◆ **WHAT THIS TASK INVOLVES**
Copy each of the following items word for word, leaving out the pictures.

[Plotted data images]
== Segment start ==

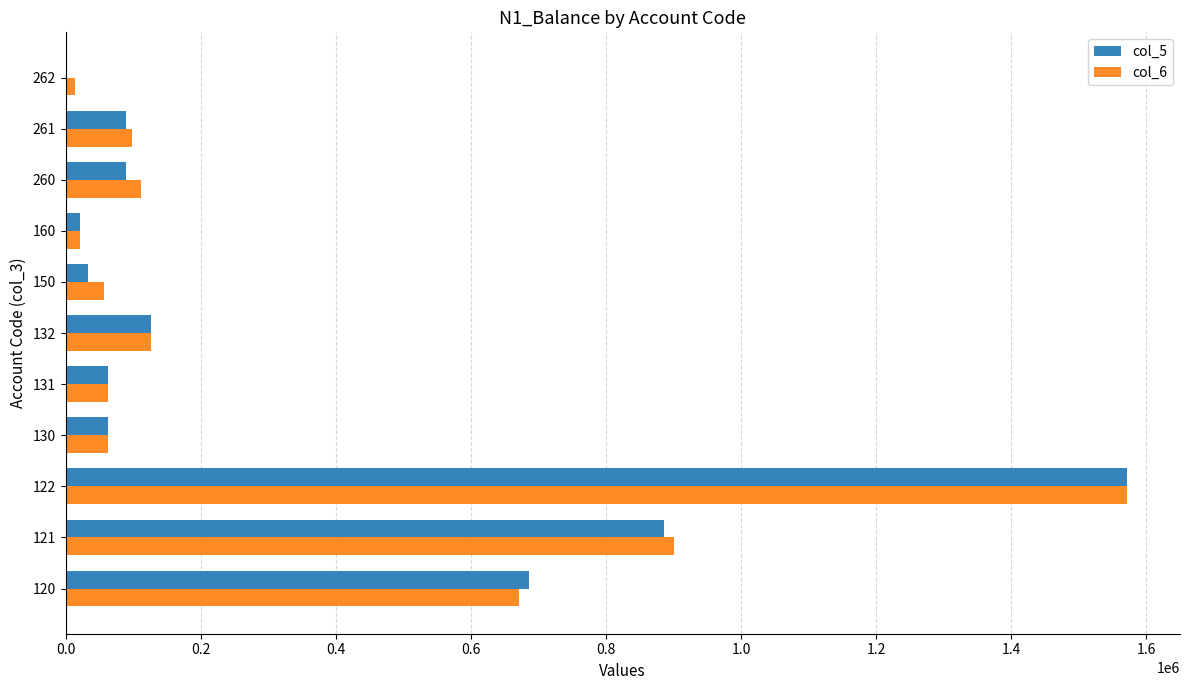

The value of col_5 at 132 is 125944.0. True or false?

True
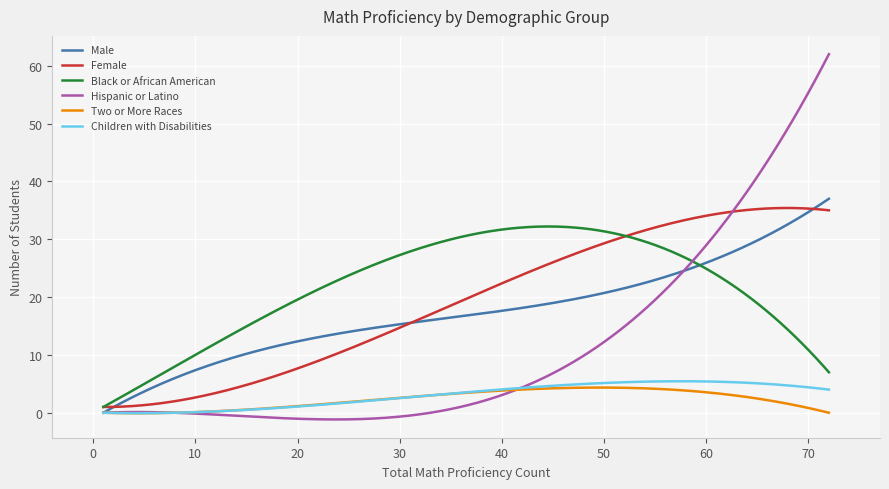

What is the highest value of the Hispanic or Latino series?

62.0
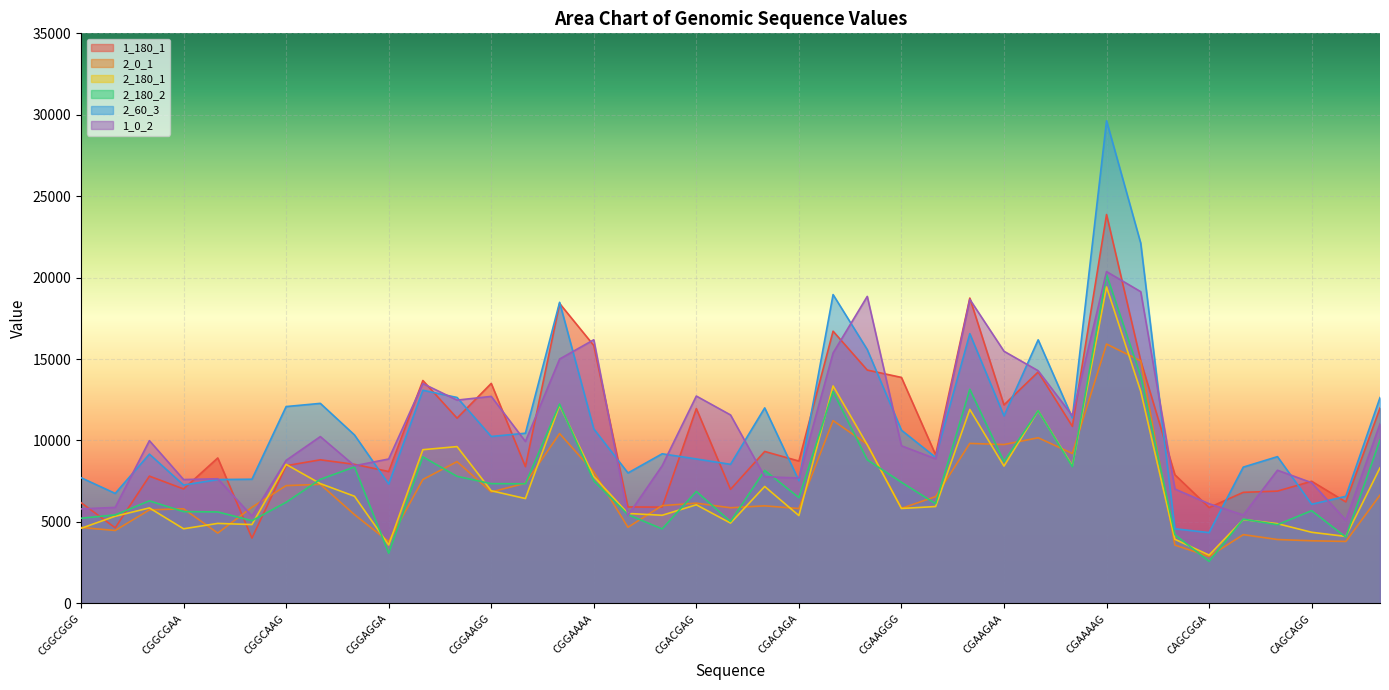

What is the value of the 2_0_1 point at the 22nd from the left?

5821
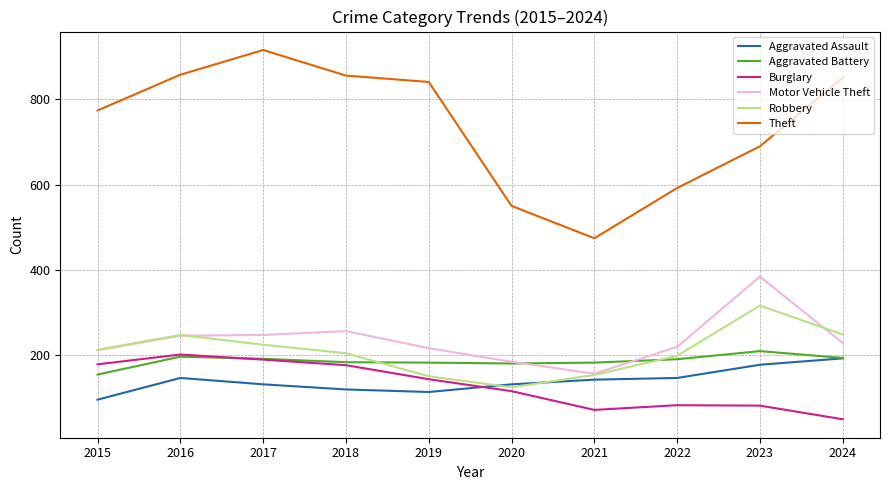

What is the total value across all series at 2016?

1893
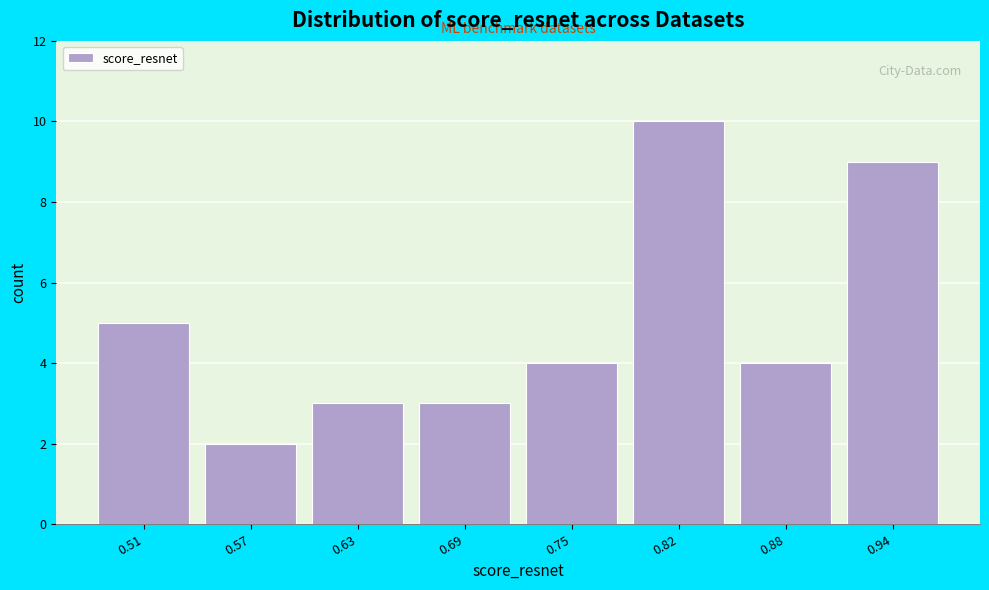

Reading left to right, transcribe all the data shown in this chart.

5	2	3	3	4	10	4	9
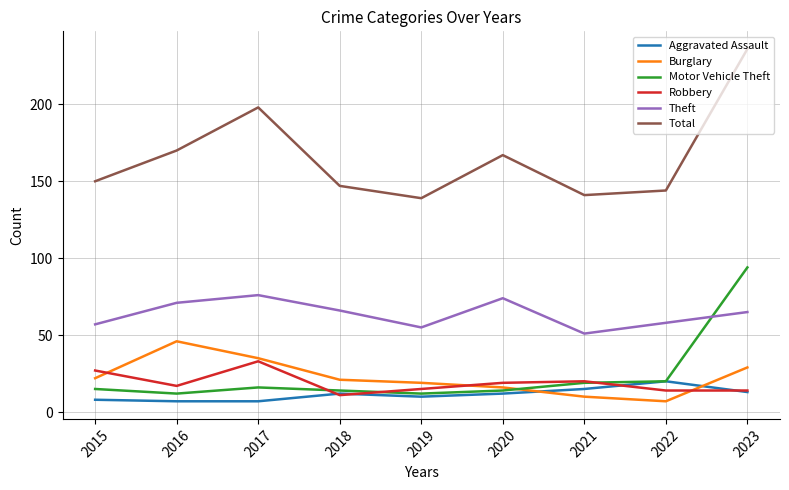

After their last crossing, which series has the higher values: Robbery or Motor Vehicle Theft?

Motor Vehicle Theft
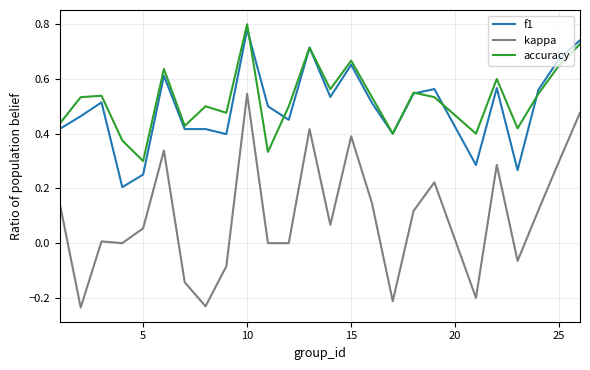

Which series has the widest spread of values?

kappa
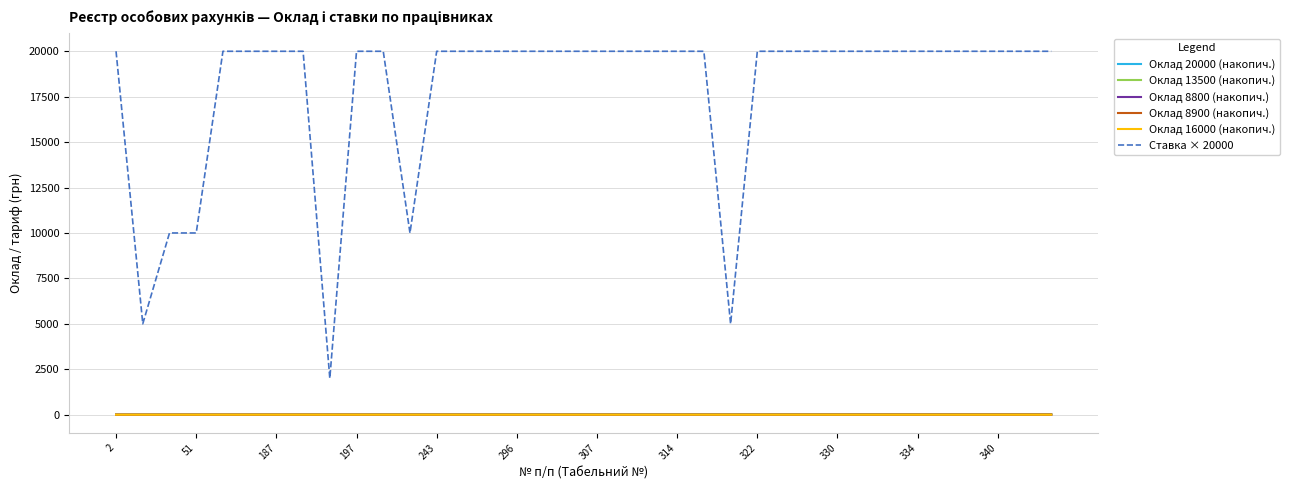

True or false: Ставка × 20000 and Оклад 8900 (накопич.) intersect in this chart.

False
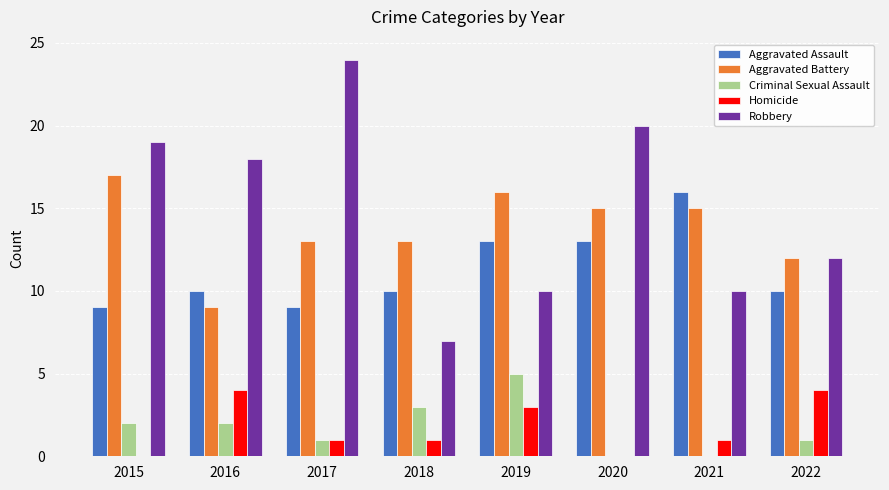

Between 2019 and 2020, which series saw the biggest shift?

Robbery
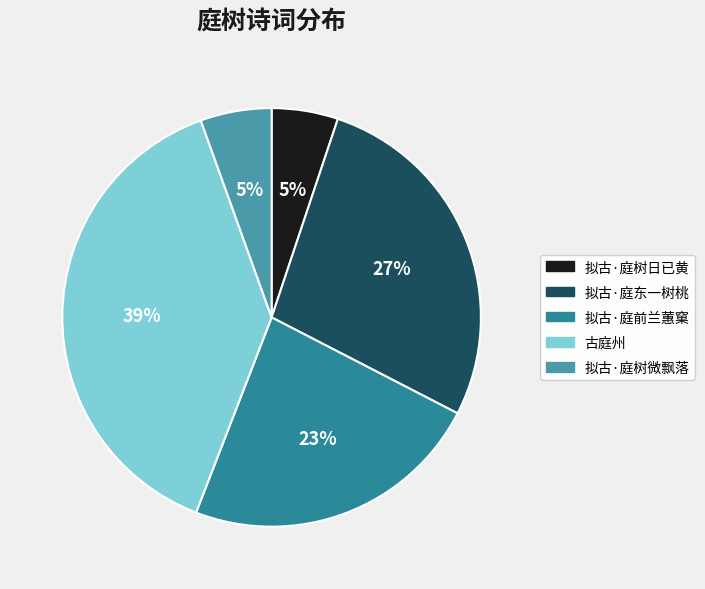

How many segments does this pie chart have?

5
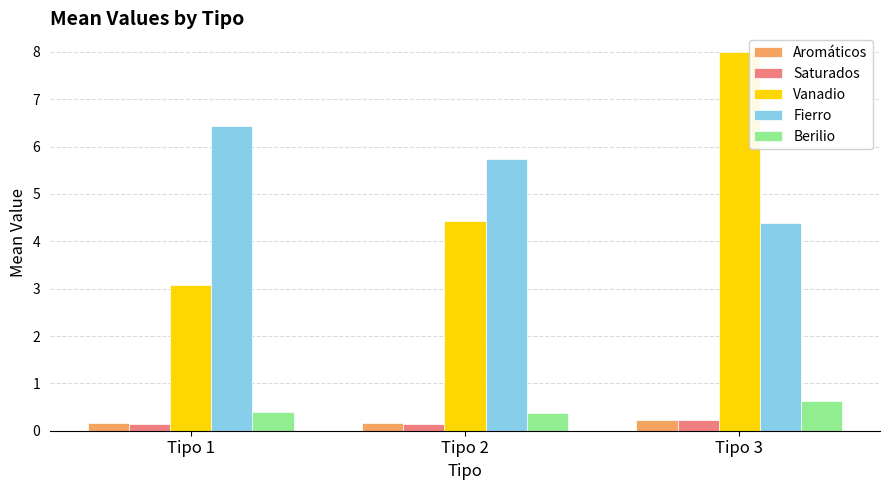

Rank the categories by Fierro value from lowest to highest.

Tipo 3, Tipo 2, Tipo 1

== Segment end ==

◆ **ANSWER AREA**
The value of col_5 at 132 is 125944.0. True or false?

True

What is the highest value of the Hispanic or Latino series?

62.0

What is the value of the 2_0_1 point at the 22nd from the left?

5821

What is the total value across all series at 2016?

1893

Reading left to right, transcribe all the data shown in this chart.

5	2	3	3	4	10	4	9

After their last crossing, which series has the higher values: Robbery or Motor Vehicle Theft?

Motor Vehicle Theft

Which series has the widest spread of values?

kappa

True or false: Ставка × 20000 and Оклад 8900 (накопич.) intersect in this chart.

False

Between 2019 and 2020, which series saw the biggest shift?

Robbery

How many segments does this pie chart have?

5

Rank the categories by Fierro value from lowest to highest.

Tipo 3, Tipo 2, Tipo 1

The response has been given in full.